A variant of Sariah or Sarah-related forms, from Hebrew roots meaning 'princess' or 'noblewoman.'
Sarayah weaves together threads from Hebrew, Persian, and creative American naming traditions. Its most immediate resonance is with the Hebrew name Sarah (שָׂרָה), meaning "princess" or "noblewoman" — one of the most ancient and honored names in the Abrahamic world, borne by the matriarch of the Hebrew people, wife of Abraham and mother of Isaac. The suffix -yah adds a theophoric element from the Hebrew "Yah" (a contracted form of the divine name), transforming the name into something closer to "princess of God" or "noble one of the Lord," placing Sarayah in the tradition of names like Jeremiah, Nehemiah, and Moriyah.
The name is also phonetically close to Soraya (سوریا), a Persian name referring to the Pleiades star cluster — that tight constellation of seven stars that has navigated sailors and guided agricultural calendars across human civilizations for millennia. Soraya was the name of the second wife of the last Shah of Iran, bringing mid-twentieth-century glamour to the name's already luminous astronomical meaning. Whether or not parents consciously invoke both traditions, Sarayah sits at their elegant intersection.

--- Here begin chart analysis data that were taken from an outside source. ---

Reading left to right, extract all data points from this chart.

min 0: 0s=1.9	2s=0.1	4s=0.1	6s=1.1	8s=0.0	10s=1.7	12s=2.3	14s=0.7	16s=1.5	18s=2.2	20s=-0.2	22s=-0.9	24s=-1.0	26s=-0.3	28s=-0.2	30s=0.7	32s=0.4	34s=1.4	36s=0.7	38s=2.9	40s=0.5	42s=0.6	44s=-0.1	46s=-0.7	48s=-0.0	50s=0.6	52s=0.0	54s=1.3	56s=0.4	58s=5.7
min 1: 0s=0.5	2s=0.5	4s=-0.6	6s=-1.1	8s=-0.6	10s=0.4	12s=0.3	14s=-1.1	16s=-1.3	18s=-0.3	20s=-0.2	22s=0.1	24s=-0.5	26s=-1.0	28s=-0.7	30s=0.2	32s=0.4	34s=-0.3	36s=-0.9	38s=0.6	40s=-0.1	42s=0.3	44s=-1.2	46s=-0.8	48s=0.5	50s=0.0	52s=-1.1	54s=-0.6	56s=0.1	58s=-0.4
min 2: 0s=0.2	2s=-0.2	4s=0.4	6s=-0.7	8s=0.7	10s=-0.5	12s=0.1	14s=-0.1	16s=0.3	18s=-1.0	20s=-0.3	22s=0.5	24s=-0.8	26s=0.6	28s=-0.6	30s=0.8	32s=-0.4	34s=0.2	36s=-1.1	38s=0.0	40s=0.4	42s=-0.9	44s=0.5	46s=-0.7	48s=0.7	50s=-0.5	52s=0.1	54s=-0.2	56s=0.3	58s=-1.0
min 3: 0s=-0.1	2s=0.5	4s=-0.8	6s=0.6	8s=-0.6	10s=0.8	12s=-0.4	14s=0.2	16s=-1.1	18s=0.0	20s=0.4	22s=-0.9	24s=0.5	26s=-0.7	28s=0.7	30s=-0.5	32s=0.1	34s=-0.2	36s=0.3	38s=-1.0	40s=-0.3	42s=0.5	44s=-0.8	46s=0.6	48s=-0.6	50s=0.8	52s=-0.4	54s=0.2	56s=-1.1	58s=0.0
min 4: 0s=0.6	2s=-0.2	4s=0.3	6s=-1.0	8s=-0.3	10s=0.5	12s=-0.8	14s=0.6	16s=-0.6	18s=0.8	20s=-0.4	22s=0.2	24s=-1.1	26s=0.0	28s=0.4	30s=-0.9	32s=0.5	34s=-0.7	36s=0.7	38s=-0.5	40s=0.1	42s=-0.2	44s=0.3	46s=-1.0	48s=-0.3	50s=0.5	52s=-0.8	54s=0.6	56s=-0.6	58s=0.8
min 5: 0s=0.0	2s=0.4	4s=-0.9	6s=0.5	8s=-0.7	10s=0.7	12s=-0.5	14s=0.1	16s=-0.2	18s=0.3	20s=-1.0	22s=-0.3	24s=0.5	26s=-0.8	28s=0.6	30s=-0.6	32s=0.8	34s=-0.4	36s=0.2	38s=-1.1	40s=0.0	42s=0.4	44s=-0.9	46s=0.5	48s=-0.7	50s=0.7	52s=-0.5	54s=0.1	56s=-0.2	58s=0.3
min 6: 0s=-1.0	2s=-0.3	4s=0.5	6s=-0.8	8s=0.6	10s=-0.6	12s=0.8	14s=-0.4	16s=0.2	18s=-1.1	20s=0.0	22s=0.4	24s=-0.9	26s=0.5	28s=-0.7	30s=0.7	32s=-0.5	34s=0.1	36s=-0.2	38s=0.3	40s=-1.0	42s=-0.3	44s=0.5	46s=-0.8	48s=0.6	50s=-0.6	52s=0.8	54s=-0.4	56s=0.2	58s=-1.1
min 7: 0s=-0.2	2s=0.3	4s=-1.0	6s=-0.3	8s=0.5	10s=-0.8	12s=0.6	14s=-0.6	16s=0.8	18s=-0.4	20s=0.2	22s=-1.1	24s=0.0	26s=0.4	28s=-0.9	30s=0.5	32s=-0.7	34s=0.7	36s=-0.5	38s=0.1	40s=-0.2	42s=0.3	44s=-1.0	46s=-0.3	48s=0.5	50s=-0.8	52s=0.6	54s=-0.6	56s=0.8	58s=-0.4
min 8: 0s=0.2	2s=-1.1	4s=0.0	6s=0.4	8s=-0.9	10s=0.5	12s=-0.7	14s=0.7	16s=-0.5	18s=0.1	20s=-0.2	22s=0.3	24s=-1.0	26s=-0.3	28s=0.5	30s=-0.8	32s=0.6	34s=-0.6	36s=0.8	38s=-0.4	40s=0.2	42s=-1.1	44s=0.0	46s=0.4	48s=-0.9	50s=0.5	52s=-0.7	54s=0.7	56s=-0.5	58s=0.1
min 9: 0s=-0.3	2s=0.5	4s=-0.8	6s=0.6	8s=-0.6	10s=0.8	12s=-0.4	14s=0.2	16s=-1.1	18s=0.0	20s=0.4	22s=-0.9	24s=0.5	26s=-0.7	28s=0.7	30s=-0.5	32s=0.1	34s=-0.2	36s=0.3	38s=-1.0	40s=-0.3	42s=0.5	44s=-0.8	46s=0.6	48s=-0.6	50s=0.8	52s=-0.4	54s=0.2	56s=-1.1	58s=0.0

As a given name, Sarayah's distinctive spelling sets it apart from both Sarah and Soraya while honoring their legacies. It appears particularly in African-American and multicultural families who are drawn to its spiritual overtones and its musicality — the three-syllable rise, the open ending, the way it fills a room when called out. It is a name that feels both ancient and newly minted.